En un contexto de acelerada masculinización del espacio, el extractivismo rearticula las relaciones de género y refuerza los estereotipos de masculinidad hegemónica. En las zonas en las que se asientan las industrias extractivasse consolida el imaginario binario basado en la figura del hombre proveedor donde lo masculino está asociado a la dominación. En esta recategorización de los esquemas patriarcales, el polo femenino queda ubicado en la idea de mujer dependiente, objeto de control y abuso sexual.
En definitiva, tal y como señala un estudio publicado por Acsur-Las Segovias, las aspiraciones colectivas que rodean a las actividades extractivas están fuertemente influidas por patrones masculinos, por imaginarios masculinizados. En este sentido, las experiencias feministas permiten visibilizar el extractivismo como una etapa de reactualización del patriarcado. La investigadora y activista social mexicana Raquel Gutiérrez sostiene que “extractivismo y patriarcado tienen una liga simbiótica. No son lo mismo, pero no puede ir el uno sin el otro.”
Protagonistas de la resistencia
Cuando la empresa Yanacocha adquirió el proyecto minero Conga en 2001, nunca imaginó que una sola mujer pondría en riesgo sus aspiraciones. Máxima Acuña se enfrenta con firmeza a uno de los gigantes de la minería. Se niega a entregar sus tierras, ubicadas frente a la Laguna Azul de la región peruana de Cajamarca, a una empresa que ha sido varias veces denunciada por la adquisición irregular de terrenos privados. Desde el año 2011 Máxima y su familia han sido víctimas de violentos intentos de desalojo por parte del personal de la minera y de la policía estatal. Entre amenazas, intimidaciones y hostigamientos, resiste a un proceso judicial plagado de irregularidades que la empresa interpuso bajo el cargo de usurpación de tierras.

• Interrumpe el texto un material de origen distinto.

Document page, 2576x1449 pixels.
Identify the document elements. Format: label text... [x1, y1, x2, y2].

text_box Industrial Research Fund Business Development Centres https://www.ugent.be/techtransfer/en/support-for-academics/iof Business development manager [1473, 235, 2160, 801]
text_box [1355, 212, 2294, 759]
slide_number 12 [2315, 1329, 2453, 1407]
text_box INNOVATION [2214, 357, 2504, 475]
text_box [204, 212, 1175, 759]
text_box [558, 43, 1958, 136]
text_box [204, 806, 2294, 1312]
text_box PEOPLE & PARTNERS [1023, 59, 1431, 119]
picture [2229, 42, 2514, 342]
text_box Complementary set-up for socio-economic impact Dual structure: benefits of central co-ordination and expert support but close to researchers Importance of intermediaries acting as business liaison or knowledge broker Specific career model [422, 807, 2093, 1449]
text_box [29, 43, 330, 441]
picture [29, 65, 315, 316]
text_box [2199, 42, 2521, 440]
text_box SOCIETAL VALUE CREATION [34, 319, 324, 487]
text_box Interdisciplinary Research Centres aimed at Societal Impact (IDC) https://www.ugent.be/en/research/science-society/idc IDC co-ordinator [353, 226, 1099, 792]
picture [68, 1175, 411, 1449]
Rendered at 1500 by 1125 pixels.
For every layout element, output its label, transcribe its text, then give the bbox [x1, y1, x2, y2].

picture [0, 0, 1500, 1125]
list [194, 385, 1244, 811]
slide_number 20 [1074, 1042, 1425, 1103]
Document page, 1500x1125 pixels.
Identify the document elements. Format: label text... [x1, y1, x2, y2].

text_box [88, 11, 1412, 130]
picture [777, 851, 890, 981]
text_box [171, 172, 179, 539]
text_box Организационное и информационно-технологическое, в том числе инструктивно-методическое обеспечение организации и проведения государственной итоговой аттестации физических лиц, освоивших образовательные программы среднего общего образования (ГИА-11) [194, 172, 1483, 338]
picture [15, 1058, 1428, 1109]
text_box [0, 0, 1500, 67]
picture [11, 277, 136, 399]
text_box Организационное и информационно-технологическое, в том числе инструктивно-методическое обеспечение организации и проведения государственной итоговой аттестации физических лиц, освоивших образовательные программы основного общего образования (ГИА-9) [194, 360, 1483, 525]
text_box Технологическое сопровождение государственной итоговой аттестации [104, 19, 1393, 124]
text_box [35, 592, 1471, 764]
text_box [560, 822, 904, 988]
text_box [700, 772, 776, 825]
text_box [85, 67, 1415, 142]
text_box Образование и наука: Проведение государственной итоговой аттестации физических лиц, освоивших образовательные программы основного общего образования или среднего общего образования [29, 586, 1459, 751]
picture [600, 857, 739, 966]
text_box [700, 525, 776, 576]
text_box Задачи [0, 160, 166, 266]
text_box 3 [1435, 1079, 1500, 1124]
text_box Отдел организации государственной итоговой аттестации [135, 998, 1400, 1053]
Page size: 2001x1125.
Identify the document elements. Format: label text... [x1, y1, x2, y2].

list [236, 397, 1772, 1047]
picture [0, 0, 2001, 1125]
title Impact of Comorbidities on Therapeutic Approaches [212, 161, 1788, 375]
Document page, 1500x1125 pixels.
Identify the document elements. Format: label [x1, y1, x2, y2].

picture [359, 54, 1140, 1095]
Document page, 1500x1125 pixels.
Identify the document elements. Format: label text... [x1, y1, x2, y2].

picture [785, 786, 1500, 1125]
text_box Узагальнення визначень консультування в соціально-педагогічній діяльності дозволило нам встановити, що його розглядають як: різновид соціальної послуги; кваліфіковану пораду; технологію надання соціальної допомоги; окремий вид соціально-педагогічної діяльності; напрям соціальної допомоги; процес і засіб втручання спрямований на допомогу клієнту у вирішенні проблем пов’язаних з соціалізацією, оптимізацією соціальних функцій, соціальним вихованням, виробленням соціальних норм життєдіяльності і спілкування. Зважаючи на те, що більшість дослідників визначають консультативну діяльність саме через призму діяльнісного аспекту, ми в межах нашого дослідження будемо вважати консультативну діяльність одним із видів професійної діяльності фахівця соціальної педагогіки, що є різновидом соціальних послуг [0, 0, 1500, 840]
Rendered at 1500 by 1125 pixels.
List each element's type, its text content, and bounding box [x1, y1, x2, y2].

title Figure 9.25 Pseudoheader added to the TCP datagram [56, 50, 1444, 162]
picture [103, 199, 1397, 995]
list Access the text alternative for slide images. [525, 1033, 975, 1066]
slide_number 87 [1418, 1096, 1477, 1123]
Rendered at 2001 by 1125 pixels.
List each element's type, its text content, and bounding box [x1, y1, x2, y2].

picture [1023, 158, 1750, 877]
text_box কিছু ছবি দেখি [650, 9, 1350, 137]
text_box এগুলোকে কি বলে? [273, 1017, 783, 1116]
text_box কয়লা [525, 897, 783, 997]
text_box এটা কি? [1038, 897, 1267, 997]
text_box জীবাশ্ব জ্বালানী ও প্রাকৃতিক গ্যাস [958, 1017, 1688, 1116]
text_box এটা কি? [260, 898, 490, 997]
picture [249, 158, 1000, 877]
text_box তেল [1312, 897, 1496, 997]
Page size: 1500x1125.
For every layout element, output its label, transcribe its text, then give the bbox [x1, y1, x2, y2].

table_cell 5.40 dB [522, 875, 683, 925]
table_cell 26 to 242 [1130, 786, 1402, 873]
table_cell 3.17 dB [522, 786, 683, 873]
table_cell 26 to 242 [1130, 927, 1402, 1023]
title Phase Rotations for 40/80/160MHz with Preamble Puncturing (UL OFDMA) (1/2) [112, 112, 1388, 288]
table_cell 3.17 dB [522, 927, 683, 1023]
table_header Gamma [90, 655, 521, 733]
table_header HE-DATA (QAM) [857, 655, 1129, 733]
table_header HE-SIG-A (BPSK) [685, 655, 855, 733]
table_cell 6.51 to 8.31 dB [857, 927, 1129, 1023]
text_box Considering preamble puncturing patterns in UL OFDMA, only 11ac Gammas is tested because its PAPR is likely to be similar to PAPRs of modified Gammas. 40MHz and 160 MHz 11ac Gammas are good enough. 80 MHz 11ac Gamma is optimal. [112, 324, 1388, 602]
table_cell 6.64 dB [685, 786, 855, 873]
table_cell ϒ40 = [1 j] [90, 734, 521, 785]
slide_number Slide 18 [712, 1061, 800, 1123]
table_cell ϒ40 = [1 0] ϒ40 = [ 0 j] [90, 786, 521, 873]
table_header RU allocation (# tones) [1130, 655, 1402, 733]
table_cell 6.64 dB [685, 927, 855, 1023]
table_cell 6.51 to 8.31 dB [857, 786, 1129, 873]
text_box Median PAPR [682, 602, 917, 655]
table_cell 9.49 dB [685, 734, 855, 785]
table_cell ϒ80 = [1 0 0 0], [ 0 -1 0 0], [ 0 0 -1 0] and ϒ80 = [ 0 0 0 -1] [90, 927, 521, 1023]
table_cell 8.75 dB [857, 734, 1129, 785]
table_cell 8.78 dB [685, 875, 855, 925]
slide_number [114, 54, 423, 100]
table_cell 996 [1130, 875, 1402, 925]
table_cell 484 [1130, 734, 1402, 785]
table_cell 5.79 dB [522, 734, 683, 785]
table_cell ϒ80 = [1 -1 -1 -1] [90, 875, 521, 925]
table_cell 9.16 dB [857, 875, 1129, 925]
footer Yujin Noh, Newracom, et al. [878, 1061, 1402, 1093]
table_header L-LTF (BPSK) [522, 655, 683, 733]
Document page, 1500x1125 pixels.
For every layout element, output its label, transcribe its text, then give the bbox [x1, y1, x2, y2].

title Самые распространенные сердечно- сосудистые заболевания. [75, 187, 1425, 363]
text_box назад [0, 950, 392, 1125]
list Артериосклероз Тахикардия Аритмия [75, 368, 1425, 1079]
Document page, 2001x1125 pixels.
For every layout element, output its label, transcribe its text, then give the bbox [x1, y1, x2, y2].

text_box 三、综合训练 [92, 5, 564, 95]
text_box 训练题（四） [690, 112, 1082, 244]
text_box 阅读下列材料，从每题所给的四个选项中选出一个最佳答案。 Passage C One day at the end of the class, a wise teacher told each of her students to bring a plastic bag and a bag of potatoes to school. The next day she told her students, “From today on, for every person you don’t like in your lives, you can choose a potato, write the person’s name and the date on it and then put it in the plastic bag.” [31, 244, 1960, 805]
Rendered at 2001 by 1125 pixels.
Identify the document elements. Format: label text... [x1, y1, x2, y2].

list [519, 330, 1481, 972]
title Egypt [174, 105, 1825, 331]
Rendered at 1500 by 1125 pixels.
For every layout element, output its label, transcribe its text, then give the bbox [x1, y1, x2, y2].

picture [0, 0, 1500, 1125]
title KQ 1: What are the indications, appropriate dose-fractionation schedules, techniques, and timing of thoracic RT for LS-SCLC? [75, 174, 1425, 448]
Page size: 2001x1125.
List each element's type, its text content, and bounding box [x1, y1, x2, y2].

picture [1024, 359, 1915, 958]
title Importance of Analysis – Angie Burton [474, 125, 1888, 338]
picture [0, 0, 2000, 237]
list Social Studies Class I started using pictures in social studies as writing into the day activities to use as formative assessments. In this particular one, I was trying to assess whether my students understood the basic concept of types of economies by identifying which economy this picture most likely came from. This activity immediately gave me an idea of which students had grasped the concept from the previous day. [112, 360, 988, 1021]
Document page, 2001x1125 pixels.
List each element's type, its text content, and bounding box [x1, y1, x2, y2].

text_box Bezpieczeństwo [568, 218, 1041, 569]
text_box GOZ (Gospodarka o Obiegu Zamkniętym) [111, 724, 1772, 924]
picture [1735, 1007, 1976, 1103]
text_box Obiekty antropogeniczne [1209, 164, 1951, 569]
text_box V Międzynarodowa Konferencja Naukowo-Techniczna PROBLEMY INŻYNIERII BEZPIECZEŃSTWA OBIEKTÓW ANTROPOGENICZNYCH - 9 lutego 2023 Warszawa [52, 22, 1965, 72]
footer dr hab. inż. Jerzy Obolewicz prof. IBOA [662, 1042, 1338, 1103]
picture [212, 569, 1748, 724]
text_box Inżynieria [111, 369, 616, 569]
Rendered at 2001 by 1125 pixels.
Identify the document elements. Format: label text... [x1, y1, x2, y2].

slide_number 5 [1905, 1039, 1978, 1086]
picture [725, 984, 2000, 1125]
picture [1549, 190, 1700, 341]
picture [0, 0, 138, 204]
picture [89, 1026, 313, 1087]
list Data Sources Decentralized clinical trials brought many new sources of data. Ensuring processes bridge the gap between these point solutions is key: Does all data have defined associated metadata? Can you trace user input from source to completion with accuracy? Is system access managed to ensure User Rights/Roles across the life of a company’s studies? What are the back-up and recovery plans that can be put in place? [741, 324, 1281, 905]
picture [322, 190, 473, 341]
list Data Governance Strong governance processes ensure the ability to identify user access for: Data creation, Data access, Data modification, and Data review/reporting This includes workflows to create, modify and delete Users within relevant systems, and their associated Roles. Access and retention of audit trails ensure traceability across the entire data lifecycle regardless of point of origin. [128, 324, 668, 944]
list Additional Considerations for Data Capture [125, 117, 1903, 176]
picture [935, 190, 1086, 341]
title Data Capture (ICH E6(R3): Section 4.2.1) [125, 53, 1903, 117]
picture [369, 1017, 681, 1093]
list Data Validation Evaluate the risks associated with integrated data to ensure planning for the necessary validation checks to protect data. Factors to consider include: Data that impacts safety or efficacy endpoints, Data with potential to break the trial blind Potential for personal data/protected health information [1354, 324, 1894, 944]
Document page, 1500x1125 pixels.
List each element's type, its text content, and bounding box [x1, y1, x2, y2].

En junio de 2008 Gregoria Crisanta Pérez y otras siete mujeres de la comunidad de Agel, en San Miguel Ixtahuacán, Guatemala, Guatemala, sabotearon el tendido eléctrico interrumpiendo el suministro de la minera Montana Exploradora, subsidiaria de la canadiense Goldcorp Inc. Durante cuatro años recayó sobre ellas una orden de captura por sabotaje del funcionamiento de la mina. Finalmente, en mayo de 2012, los cargos penales fueron levantados y las mujeres lograron recuperar parte de las tierras de Gregoria, que venían siendo utilizadas de forma irregular por la empresa.
Las mujeres del pueblo de Sarayaku, en la Amazonía ecuatoriana, encabezaron la resistencia contra la petrolera argentina Compañía General de Combustibles (CGC), a la que lograron expulsar de sus tierras en el año 2004. El Estado ecuatoriano había concesionado el 60% de su territorio a la empresa, sin realizar ningún proceso de información ni consulta previa.
Fueron las mujeres quienes, desde el principio, tomaron la iniciativa. Cuando el ejército incursionó en su territorio militarizando la zona en favor de la petrolera, ellas les requisaron su armamento. El ejército quiso negociar la devolución de las armas de forma secreta. El pueblo de Sarayaku, empujado por las mujeres, convocó a toda la prensa del Ecuador para sacar el caso a la luz pública. En el año 2012, tras una década de litigios, la Comisión Interamericana de Derechos Humanos declaró la responsabilidad del Estado ecuatoriano en la violación de los derechos del pueblo de Sarayaku.
Estos y otros casos ilustran el panorama anti-extractivista latinoamericano en el que las mujeres se alzan como protagonistas de la resistencia, incorporando nuevos mecanismos de lucha y reivindicando su propio espacio. En su comunicado, las mujeres amazónicas que en octubre de 2013 caminaron durante más de 200 km en contra de la XI Ronda Petrolera en Ecuador, proclamaban: “Defendemos el derecho de las mujeres a defender la vida, nuestros territorios, y a hablar con nuestra propia voz”.